Wadhwa has held appointments at Stanford Law School, Harvard Law School, and Emory University and Singularity University. In 2012, the U.S. Government awarded Wadhwa distinguished recognition as an “Outstanding American by Choice”, for his “commitment to this country and to the common civic values that unite us as Americans”. He was also named one of the world’s “Top 100 Global Thinkers” by Foreign Policy magazine in that year; in June 2013, he was on TIME magazine’s list of “Tech 40”, one of forty of the most influential minds in tech; and in September 2015, he was second on a list of “ten men worth emulating” in The Financial Times.

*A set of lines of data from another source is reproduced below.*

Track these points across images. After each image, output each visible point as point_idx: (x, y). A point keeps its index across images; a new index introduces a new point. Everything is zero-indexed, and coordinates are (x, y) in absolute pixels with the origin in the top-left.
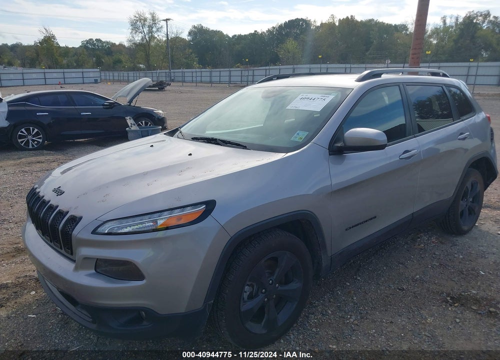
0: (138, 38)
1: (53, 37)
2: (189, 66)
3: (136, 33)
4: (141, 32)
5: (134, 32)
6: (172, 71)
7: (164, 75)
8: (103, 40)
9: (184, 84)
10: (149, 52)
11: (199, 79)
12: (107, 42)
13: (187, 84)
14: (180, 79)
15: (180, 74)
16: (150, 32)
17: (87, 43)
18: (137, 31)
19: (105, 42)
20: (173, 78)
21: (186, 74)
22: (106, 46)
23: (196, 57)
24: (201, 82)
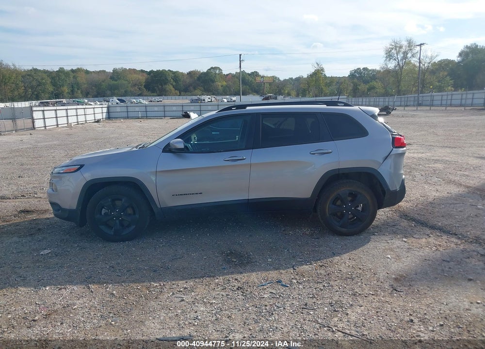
0: (392, 65)
1: (322, 70)
2: (440, 89)
3: (389, 60)
4: (395, 60)
5: (388, 60)
6: (420, 95)
7: (412, 99)
8: (370, 69)
9: (432, 108)
10: (401, 77)
11: (449, 102)
12: (373, 70)
13: (436, 108)
14: (428, 103)
15: (429, 98)
16: (405, 57)
17: (355, 72)
18: (391, 59)
19: (371, 70)
20: (420, 102)
21: (435, 98)
22: (371, 73)
23: (451, 80)
24: (451, 105)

Wadhwa is based in Silicon Valley and teaches subjects such as technology, industry disruption, entrepreneurship, and public policy; researches the policy, law, and ethics issues of exponential technologies; helps prepare students for the real world; and advises several governments. Prior to joining academia in 2005, Wadhwa founded two software companies. He has been featured in thousands of articles worldwide, including The Wall Street Journal, The Economist, Forbes magazine, The Washington Post, The New York Times, U.S. News and World Report, and Science Magazine, and has made many appearances on U.S. and international TV stations, including CBS/60 Minutes, PBS, CNN, ABC, NBC, CNBC, and the BBC. Wadhwa teaches subjects such as technology, industry disruption, entrepreneurship, and public policy; researches the policy, law, and ethics issues of exponential technologies; helps prepare students for the real world; and advises several governments.
He is also a contributor to VentureBeat, The Huffington Post, LinkedIn Influencers blog, and the American Society of Engineering Education’s Prism magazine.